Однажды, в месяце элул, когда все стремятся мыслями к Богу и приготовляются ко Дню Искупления, Иом Кипур, рабби Шалом, вместо того чтобы ходить вместе со всеми в дом учения, с утра отправлялся в лес и не возвращался до вечера. Наконец рабби Нахум позвал его к себе и велел каждый день читать главу из Каббалы и распевать псалмы, как делали все прочие молодые люди в это время года, а не слоняться без дела и не заниматься пустяками, что вовсе не подобает молодому человеку из такой семьи.

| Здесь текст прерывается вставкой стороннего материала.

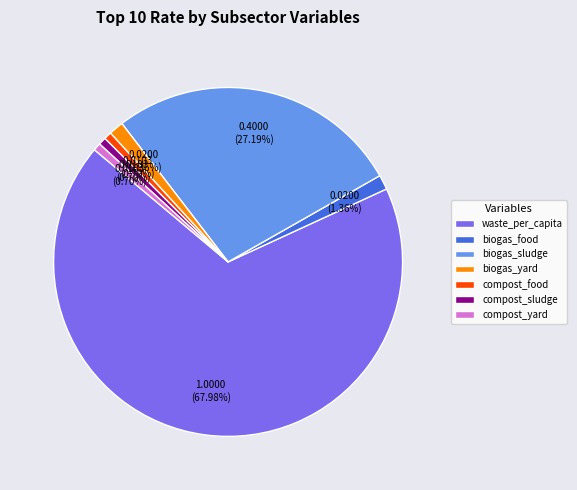

Which category has the biggest portion of the pie?

waste_per_capita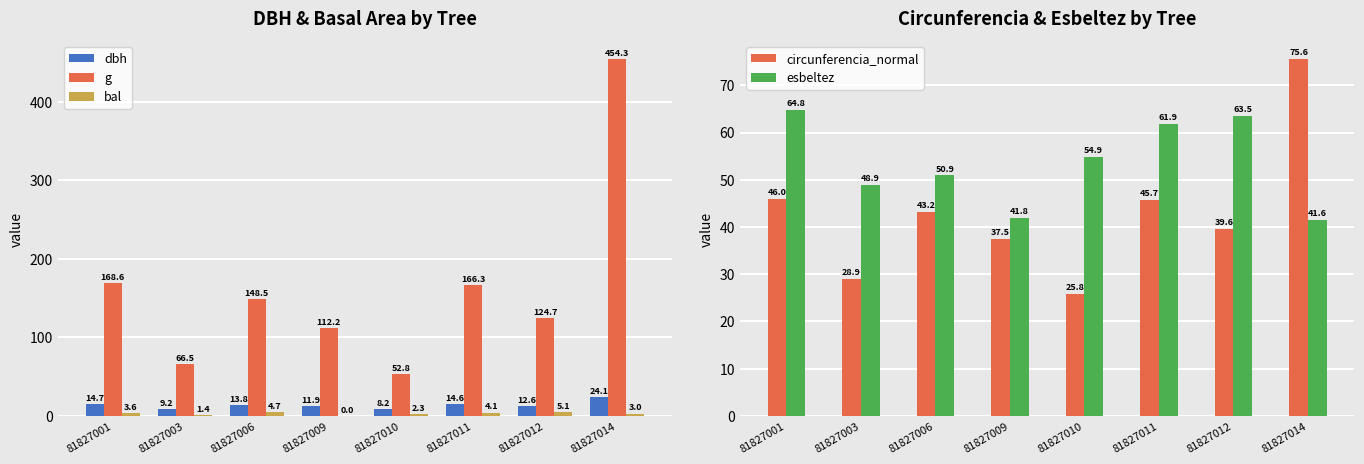

What is the difference between the circunferencia_normal values at 81827001 and 81827003?

17.1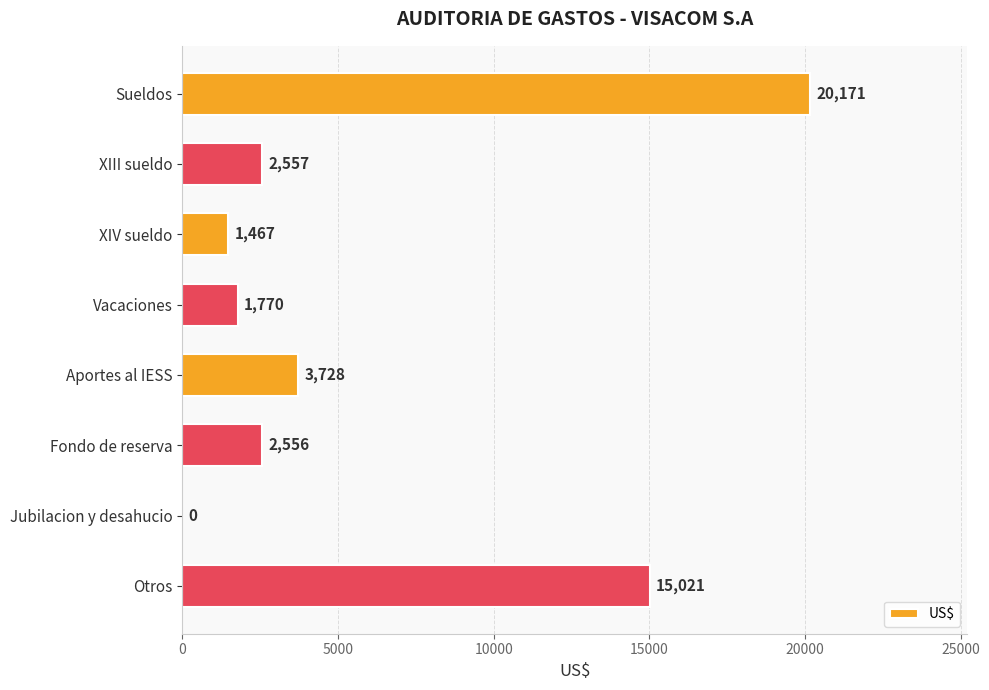

True or false: the data shows 32335 at Sueldos.

False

Рабби Шалом выслушал все со вниманием и не перебивая. Потом он сказал: «Однажды случилось так, что курице подложили утиные яйца, и она высидела их. Когда она со всем выводком в первый раз оказалась возле ручья, все утята попрыгали туда и принялись весело плескаться в воде. Курица бегала по берегу ручья в великой тревоге, беспокойно клохча и требуя, чтобы дети немедленно выходили на берег, а иначе они утонут. “Не беспокойся о нас, мама, – отвечали ей утята. – Мы не боимся воды. Мы же умеем плавать”».

Страстная молитва

Однажды в канун Нового года, когда рабби Нахум из Чернобыля читал послеполуденную молитву, муж его внучки, рабби Шалом, который обычно читал эту молитву у амуда, вдруг ощутил упадок духа. Все присутствующие сосредоточенно молились, а он ощущал, что ему необходим буквально весь запас сил, чтобы лишь только повторять одно слово за другим, вникая в смысл каждого сказанного слова. А потом рабби Нахум сказал ему: «Дитя мое, сегодня твоя молитва взяла небеса приступом! Она спасла тысячи изгнанных душ».